(Document text)

Araujo, W. L., Nunes-Nesi, A., Trenkamp, S., Bunik, V. I., & Fernie, A. R. (2008). Inhibition of 2-Oxoglutarate Dehydrogenase in Potato Tuber Suggests the Enzyme Is Limiting for Respiration and Confirms Its Importance in Nitrogen Assimilation. Plant Physiology, 148(4), 1782-1796. doi:10.1104/pp.108.126219.


Cite as: http://hdl.handle.net/11858/00-001M-0000-0014-281E-9
Abstract
The 2-oxoglutarate dehydrogenase complex constitutes a mitochondrially localized tricarboxylic acid cycle multienzyme system responsible for the conversion of 2-oxoglutarate to succinyl-coenzyme A concomitant with NAD+ reduction. Although regulatory mechanisms of plant enzyme complexes have been characterized in vitro, little is known concerning their role in plant metabolism in situ. This issue has recently been addressed at the cellular level in nonplant systems via the use of specific phosphonate inhibitors of the enzyme. Here, we describe the application of these inhibitors for the functional analysis of the potato (Solanum tuberosum) tuber 2-oxoglutarate dehydrogenase complex. In vitro experiments revealed that succinyl phosphonate (SP) and a carboxy ethyl ester of SP are slow-binding inhibitors of the 2-oxoglutarate dehydrogenase complex, displaying greater inhibitory effects than a diethyl ester of SP, a phosphono ethyl ester of SP, or a triethyl ester of SP. Incubation of potato tuber slices with the inhibitors revealed that they were adequately taken up by the tissue and produced the anticipated effects on the in situ enzyme activity. In order to assess the metabolic consequences of the 2-oxoglutarate dehydrogenase complex inhibition, we evaluated the levels of a broad range of primary metabolites using an established gas chromatography-mass spectrometry method. We additionally analyzed the rate of respiration in both tuber discs and isolated mitochondria. Finally, we evaluated the metabolic fate of radiolabeled acetate, 2-oxoglutarate or glucose, and C-13-labeled pyruvate and glutamate following incubation of tuber discs in the presence or absence of either SP or the carboxy ethyl ester of SP. The data obtained are discussed in the context of the roles of the 2-oxoglutarate dehydrogenase complex in respiration and carbon-nitrogen interactions.

(End Document text)

**What the exercise asks:**
Please transcribe the stretch of the potato tuber abstract from "Araujo, W. L., Nunes-Nesi, A., Trenkamp, S., Bunik, V." through "148(4), 1782-1796. doi:10.1104/pp.108.126219.".

(Dataset content)

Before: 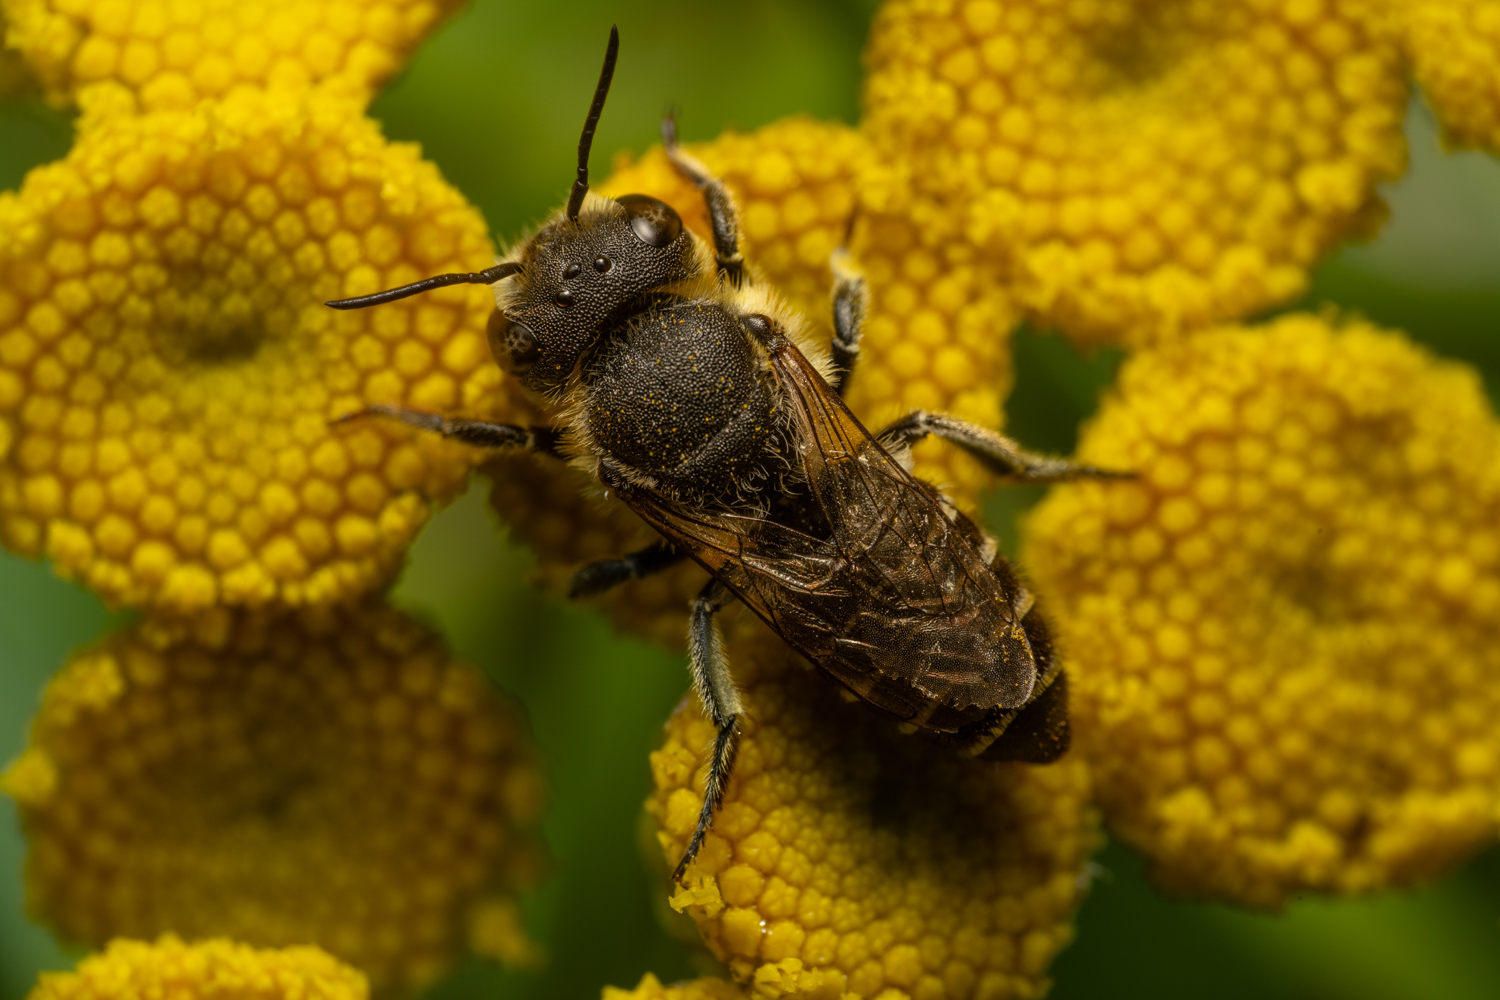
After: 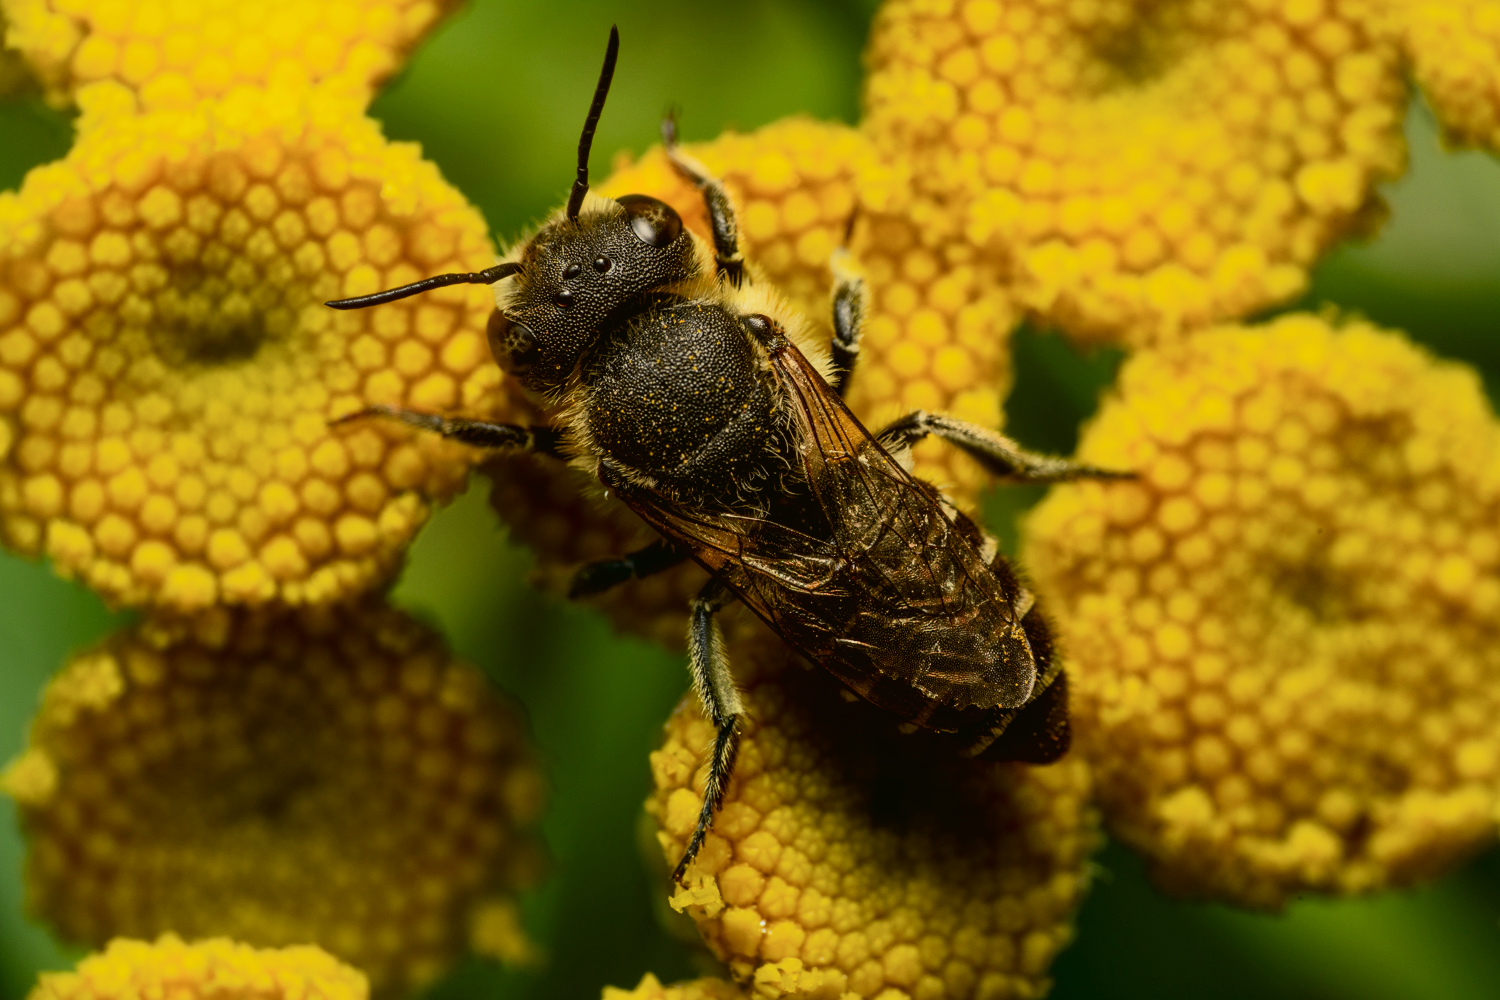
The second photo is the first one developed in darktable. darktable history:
tone curve: curves: ch0 [(0, 0.017) (0.091, 0.04) (0.296, 0.276) (0.439, 0.482) (0.64, 0.729) (0.785, 0.817) (0.995, 0.917)]; ch1 [(0, 0) (0.384, 0.365) (0.463, 0.447) (0.486, 0.474) (0.503, 0.497) (0.526, 0.52) (0.555, 0.564) (0.578, 0.589) (0.638, 0.66) (0.766, 0.773) (1, 1)]; ch2 [(0, 0) (0.374, 0.344) (0.446, 0.443) (0.501, 0.509) (0.528, 0.522) (0.569, 0.593) (0.61, 0.646) (0.666, 0.688) (1, 1)], color space Lab, independent channels, preserve colors none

(End Dataset content)

**Task output:**
Araujo, W. L., Nunes-Nesi, A., Trenkamp, S., Bunik, V. I., & Fernie, A. R. (2008). Inhibition of 2-Oxoglutarate Dehydrogenase in Potato Tuber Suggests the Enzyme Is Limiting for Respiration and Confirms Its Importance in Nitrogen Assimilation. Plant Physiology, 148(4), 1782-1796. doi:10.1104/pp.108.126219.